◆ **PROVIDED PASSAGE**
Let \(f: {\mathbb{D}}\to {\mathbb{D}}\) with \(\left\{{a_k}\right\}_{k\leq n}\) the zeros of \(f\) in \({\mathbb{D}}\). Show that \begin{align*} {\left\lvert {f(z)} \right\rvert}\leq \prod_{k\leq n} {\left\lvert { \psi_{a_k}(z) } \right\rvert} .\end{align*}


Define \(\Psi(z) \coloneqq\prod_{k\leq n} \psi_{a_k}(z)\) and \(g(z) \coloneqq f(z)/\Psi(z)\). The claim is that \({\left\lvert {g(z)} \right\rvert} \leq 1\), which implies the result directly. Note that \({\left\lvert {\Psi(z)} \right\rvert} = 1\) for \({\left\lvert {z} \right\rvert} = 1\), so \(\lim_{r\to 1^-} {\left\lvert {\Psi(re^{it})} \right\rvert} = 1\) along any ray. Now for \(z_r \coloneqq re^{it}\) for \(r< 1\), \begin{align*} {\left\lvert {g(z_r)} \right\rvert} = { {\left\lvert {f(z_r)} \right\rvert} \over {\left\lvert {\Psi(z_r)} \right\rvert} } \leq {1\over {\left\lvert {\Psi(z_r)} \right\rvert} } \leq {1\over \displaystyle\sup_{t\in [0, 2\pi]} {\left\lvert {\Psi(z_r) } \right\rvert} } \overset{r\to 1^-}\longrightarrow 1 .\end{align*}


If \(f: {\mathbb{D}}_R(a)\to{\mathbb{D}}_M(0)\) with \(f(a) = 0\), then \begin{align*} {\left\lvert {f(z)} \right\rvert}\leq {M\over R}{\left\lvert {z-a} \right\rvert} .\end{align*}


Set \(g(z) \coloneqq{f(Rz + a) \over M}\), then \(g: {\mathbb{D}}\to {\mathbb{D}}\) with \(g(0) = f(a)/M = 0\), so unwinding Schwarz yields \begin{align*} {\left\lvert {g(z)} \right\rvert} \leq {\left\lvert {z} \right\rvert} \implies {\left\lvert {f(Rz+a)\over M} \right\rvert} &\leq {\left\lvert {z} \right\rvert} \\ \implies {\left\lvert {f(Rz+a)} \right\rvert} &\leq M{\left\lvert {z} \right\rvert} \\ \implies {\left\lvert {f(w)} \right\rvert} &\leq M{\left\lvert {w-a\over R} \right\rvert} \qquad w = Rz+a\implies z={w-a\over R} .\end{align*}

Let \(\psi_a\) be a Blaschke factor and use the Schwarz lemma to prove that \(\psi_a \circ \psi_a = \operatorname{id}_{\mathbb{D}}\).

◆ **DATA EXTRACTS**
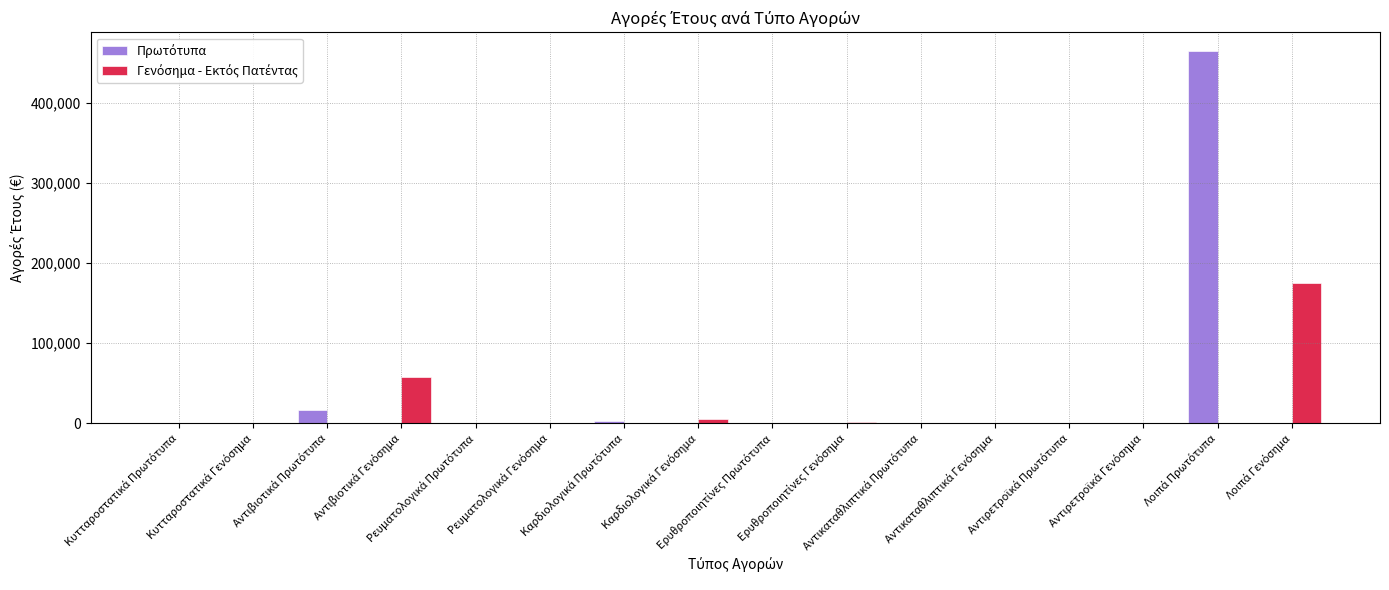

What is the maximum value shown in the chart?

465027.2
==
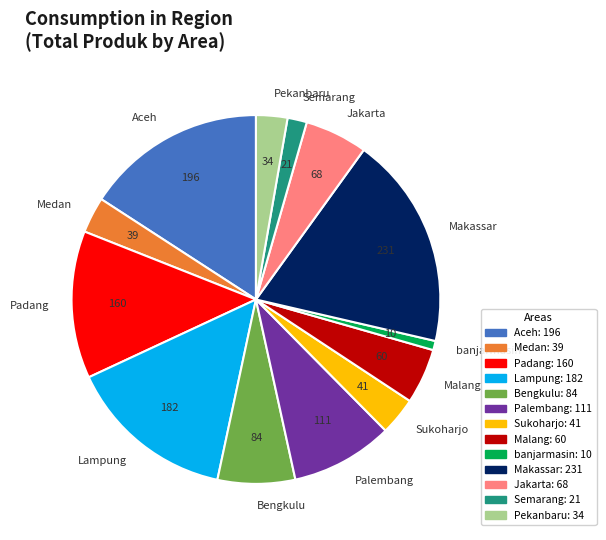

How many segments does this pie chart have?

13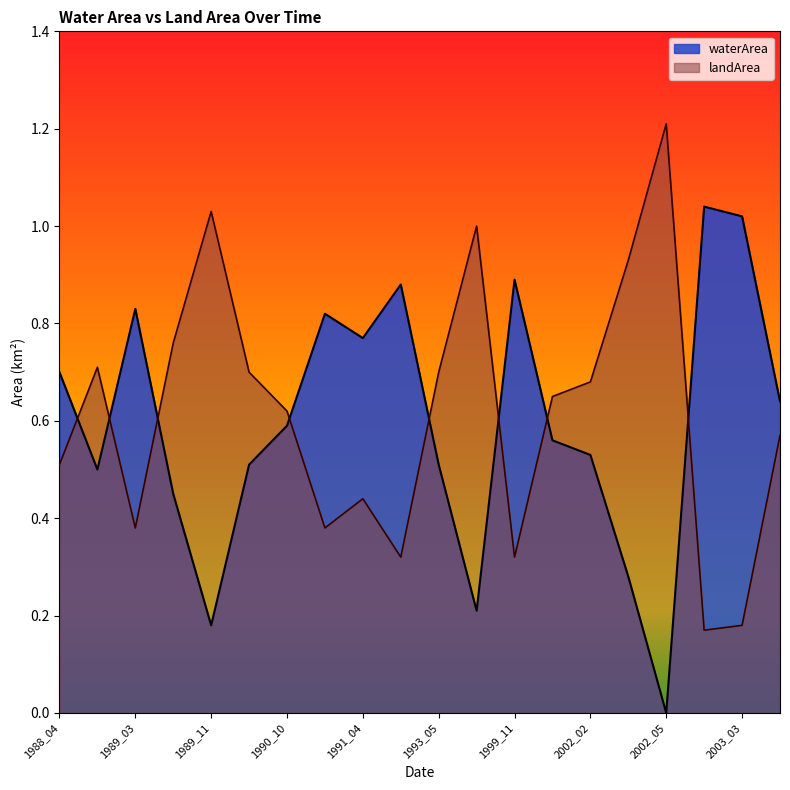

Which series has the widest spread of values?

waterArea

◆ **EXERCISE GOAL**
Please condense the paragraph of the Blaschke product notes above that begins with "Define" into a short bulleted list of its main facts.

◆ **RESPONSE**
- Set Ψ(z) as the product of the Blaschke factors ψ_{a_k}(z) over k ≤ n, and set g(z) = f(z)/Ψ(z).
- The claim is that |g(z)| ≤ 1, which directly gives the result.
- |Ψ(z)| = 1 when |z| = 1, so |Ψ(re^{it})| tends to 1 as r → 1⁻ along any ray.
- For z_r = re^{it} with r < 1, |g(z_r)| = |f(z_r)|/|Ψ(z_r)| ≤ 1/|Ψ(z_r)|, and this bound tends to 1 as r → 1⁻.